Durante as negociações para um acordo de paz, a Rússia lançou míssil hipersônico de médio alcance Oreshnik contra a Ucrânia em um ataque massivo de drones entre a noite dessa quinta-feira (8) e a
madrugada desta sexta-feira (9). É a segunda vez que Moscou lança esse projétil contra Kiev. O míssil Oreshnik pode chegar a dez vezes a velocidade do som e, inclusive, pode transportar ogivas
nucleares. O armamento é tido como uma das armas mais avançadas do país. O Ministério da Defesa russo disse que o lançamento do projétil foi uma resposta a uma suposta tentativa de drone ucraniano
de atacar uma das residências do presidente Vladimir Putin no mês passado, segundo informa a imprensa oficial russa. Kiev nega o ataque a umas das residências de Putin.

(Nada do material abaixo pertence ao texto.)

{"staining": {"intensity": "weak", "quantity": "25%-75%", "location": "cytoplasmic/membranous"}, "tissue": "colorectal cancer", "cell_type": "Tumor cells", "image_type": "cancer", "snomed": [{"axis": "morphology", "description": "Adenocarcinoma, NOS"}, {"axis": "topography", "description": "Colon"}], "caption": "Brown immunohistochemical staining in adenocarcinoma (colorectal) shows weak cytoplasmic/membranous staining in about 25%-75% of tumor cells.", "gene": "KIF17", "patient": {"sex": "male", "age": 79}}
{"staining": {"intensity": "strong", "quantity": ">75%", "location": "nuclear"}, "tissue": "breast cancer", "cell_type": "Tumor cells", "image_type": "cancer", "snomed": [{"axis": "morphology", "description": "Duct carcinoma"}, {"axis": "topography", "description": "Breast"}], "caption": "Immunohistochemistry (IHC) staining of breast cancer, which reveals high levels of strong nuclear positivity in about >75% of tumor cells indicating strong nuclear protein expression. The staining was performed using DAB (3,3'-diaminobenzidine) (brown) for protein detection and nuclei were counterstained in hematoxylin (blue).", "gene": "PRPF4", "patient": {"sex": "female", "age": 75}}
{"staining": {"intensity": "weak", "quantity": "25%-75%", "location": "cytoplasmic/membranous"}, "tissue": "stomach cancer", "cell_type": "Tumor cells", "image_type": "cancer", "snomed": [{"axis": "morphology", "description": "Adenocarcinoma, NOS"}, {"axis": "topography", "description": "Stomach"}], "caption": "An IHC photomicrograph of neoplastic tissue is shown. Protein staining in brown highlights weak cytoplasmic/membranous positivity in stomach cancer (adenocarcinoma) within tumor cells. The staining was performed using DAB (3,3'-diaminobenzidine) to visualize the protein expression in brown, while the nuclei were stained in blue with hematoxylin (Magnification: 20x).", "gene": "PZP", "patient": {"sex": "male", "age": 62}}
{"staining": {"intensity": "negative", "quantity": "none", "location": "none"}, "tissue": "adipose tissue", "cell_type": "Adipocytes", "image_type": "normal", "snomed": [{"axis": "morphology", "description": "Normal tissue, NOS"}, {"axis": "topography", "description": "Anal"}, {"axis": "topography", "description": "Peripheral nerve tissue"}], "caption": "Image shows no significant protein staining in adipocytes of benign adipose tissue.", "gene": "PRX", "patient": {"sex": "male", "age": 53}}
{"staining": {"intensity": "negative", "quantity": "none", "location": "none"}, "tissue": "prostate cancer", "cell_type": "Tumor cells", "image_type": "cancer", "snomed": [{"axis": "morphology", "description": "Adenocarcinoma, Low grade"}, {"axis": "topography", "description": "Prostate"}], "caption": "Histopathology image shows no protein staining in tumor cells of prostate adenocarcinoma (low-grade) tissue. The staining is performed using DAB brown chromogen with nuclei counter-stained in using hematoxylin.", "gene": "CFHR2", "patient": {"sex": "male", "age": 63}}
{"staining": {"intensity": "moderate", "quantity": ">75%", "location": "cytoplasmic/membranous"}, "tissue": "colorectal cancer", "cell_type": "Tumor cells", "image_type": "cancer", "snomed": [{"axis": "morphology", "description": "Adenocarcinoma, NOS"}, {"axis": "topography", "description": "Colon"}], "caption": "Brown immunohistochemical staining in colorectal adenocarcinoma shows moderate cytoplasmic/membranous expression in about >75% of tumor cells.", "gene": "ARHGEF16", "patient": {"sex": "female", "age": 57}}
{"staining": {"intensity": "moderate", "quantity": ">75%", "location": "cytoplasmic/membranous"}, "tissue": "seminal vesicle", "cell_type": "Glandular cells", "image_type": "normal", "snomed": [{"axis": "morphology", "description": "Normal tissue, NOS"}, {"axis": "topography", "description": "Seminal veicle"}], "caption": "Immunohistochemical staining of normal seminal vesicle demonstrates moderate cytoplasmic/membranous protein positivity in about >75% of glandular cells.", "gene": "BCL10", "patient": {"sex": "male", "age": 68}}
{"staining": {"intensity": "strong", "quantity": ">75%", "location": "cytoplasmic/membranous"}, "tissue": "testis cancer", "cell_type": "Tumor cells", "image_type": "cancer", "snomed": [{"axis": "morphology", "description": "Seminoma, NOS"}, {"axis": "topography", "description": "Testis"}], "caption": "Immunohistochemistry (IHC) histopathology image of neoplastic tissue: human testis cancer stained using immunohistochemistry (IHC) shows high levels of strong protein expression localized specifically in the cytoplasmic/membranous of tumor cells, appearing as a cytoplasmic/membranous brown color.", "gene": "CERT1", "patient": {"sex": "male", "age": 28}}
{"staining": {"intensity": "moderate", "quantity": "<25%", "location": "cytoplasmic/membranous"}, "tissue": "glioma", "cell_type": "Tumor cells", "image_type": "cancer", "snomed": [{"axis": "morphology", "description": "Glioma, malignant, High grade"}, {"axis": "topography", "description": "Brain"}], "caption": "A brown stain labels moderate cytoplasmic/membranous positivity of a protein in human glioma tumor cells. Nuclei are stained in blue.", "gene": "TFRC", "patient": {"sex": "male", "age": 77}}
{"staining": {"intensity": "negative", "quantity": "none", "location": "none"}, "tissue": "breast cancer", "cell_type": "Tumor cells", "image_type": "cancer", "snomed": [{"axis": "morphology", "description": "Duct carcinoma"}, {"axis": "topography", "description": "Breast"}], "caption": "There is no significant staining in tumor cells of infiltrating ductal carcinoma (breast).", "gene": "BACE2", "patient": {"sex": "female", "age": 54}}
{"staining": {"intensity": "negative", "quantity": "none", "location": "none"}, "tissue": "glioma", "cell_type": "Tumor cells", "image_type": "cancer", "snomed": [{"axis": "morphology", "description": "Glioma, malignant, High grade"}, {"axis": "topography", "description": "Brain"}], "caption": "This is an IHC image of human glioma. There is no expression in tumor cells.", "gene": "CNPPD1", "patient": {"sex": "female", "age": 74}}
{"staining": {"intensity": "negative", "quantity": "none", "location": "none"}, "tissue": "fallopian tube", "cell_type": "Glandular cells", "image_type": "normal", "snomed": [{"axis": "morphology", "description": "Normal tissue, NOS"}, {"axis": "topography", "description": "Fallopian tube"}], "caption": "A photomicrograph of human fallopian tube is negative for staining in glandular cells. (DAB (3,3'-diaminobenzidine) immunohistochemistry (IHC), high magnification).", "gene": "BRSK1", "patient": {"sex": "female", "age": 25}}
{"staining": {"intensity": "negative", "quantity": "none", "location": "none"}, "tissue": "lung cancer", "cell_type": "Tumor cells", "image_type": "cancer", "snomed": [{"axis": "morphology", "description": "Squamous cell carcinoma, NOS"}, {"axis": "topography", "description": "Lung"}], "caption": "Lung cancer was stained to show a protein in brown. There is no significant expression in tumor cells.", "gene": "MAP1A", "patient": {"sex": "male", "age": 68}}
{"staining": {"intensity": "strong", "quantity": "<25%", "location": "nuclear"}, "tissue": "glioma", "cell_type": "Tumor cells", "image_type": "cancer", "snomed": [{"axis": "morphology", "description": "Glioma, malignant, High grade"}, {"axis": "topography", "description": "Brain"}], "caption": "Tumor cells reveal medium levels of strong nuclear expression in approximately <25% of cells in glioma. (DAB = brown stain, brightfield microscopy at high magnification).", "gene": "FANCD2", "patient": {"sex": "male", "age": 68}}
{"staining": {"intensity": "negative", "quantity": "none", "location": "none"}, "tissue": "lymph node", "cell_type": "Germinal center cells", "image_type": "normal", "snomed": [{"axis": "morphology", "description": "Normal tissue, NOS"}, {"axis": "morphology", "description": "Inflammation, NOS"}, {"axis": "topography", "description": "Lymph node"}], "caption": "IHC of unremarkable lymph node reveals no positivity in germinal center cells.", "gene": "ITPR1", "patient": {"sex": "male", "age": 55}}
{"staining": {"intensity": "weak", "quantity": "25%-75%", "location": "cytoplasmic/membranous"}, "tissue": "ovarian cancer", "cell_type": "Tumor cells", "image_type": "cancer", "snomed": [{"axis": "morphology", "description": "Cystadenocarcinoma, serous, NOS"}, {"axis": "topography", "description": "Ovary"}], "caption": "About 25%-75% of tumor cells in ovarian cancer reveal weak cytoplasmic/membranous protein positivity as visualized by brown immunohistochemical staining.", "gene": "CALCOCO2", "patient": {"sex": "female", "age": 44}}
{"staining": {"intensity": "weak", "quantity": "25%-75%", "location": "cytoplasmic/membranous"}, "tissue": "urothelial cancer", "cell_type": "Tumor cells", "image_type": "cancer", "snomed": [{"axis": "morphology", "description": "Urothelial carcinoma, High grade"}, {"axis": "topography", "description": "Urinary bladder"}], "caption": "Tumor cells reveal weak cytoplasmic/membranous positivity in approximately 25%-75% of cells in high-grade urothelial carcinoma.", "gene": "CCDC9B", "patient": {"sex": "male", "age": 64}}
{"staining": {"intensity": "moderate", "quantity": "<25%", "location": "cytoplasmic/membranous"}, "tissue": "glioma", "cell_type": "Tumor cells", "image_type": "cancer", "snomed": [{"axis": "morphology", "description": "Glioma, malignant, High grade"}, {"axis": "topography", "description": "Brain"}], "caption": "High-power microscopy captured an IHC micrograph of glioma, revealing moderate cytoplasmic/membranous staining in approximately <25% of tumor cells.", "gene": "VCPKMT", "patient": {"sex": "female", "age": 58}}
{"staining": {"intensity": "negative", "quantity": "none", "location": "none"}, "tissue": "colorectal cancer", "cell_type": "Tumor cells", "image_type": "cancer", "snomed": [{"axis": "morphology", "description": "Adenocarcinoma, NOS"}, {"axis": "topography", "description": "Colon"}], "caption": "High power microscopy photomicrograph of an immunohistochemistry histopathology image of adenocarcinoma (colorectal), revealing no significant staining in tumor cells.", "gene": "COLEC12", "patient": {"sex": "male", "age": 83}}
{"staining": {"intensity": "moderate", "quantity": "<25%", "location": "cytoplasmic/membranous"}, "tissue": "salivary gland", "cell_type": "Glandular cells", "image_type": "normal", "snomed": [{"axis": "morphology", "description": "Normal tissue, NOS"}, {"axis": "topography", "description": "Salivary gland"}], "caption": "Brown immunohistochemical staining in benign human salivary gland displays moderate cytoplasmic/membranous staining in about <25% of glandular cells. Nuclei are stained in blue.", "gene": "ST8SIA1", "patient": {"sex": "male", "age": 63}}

Esta foi a segunda vez que os russos usaram esse tipo de arma contra o país vizinho. O primeiro ataque com um míssil Oreshnik ocorreu no fim de 2024.
Os alvos teriam sido infraestruturas críticas na Ucrânia, segundo o governo russo, que acrescentou que foram utilizados drones de ataque, armamento terrestre e marítimo de alta precisão e longo
alcance. "Os alvos do ataque foram atingidos", disse em um comunicado, descrevendo os alvos como uma fábrica que produz drones usados no suposto ataque contra a residência de Putin, bem como
infraestrutura de energia. Míssil Nas redes sociais, o presidente da Ucrânia, Volodymyr Zelensky, confirmou que o seu país foi alvo do míssil Oreshnik, além de 22 mísseis de cruzeiro e outros 13
mísseis balísticos. O presidente ucraniano alega que prédios residenciais foram atingidos. Segundo ele, foram detectados o uso de 242 drones no ataque e, até o momento, confirmou-se quatro mortes
apenas na capital, Kiev, além de dezenas de feridos. “É necessária uma reação clara do mundo. Acima de tudo, dos Estados Unidos, cujos sinais a Rússia realmente leva em consideração.